Since attendance is largely flat over last few years, obviously newcomers that become regulars are offset by existing participants that drop out or cannot make a particular meeting. Drop outs have to be expected for any number of reasons, such as change in job function, change in (or loss of) employer, end of a work item of interest, and so on.
I, for one, think we're actually not in a bad place right now, and would not welcome a return of the 2600-attendee meetings, where meeting rooms and hallways were filled to overflowing, with no real commensurate increase in the set of participants doing the work.
Cheers,
Andy
On Thu, Nov 8, 2012 at 9:53 AM, Adrian Farrel <adrian@xxxxxxxxxxxx> wrote:
Trimming SM's email...
> There is a direct contribution of US $2.2 million by the Internet
> Society next year. Is the plan to rely on Internet Society subsidies
> or to fix the deficit?
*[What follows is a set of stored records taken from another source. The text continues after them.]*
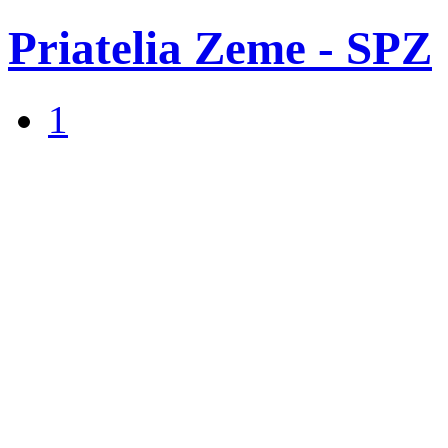
Priatelia Zeme - SPZ
1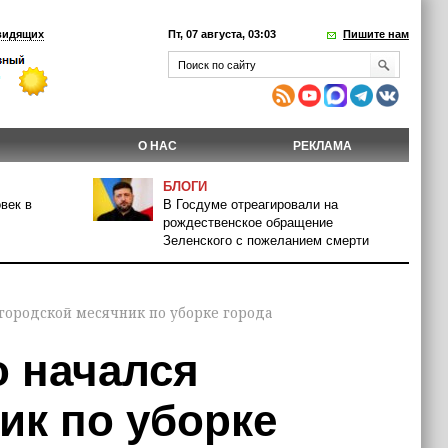
видящих
Пт, 07 августа, 03:03
Пишите нам
О НАС
РЕКЛАМА
БЛОГИ
век в
В Госдуме отреагировали на
рождественское обращение
Зеленского с пожеланием смерти
городской месячник по уборке города
 начался
ик по уборке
One argument made was that the fees have not
> been increased over the last years. I'll point out that there hasn't
> been significant increase in paid attendance over the years. Either
> the IETF is only relevant to the usual folks or else the meetings are
> not made relevant enough for (new) people to attend.
I am repeatedly struck by how many new people *do* attend.
According to Russ's slides [1] 195/1098 are newcomers. And just to labour the
point, a newcomer is not a returnee after 10 years, but someone who has never
attended before.
This number (around 10%) seems consistent over all meetings. So naively, we
should be growing our attendance by around 300 per year.
That we are not reflects our inability to retain, not our inability to attract
(assuming that we are not completely refreshing the IETF attendance every three
or four years). Should not be rocket science to follow up with some newcomers to
find out why they only attend once and never come back.
All other points made by SM may be valid.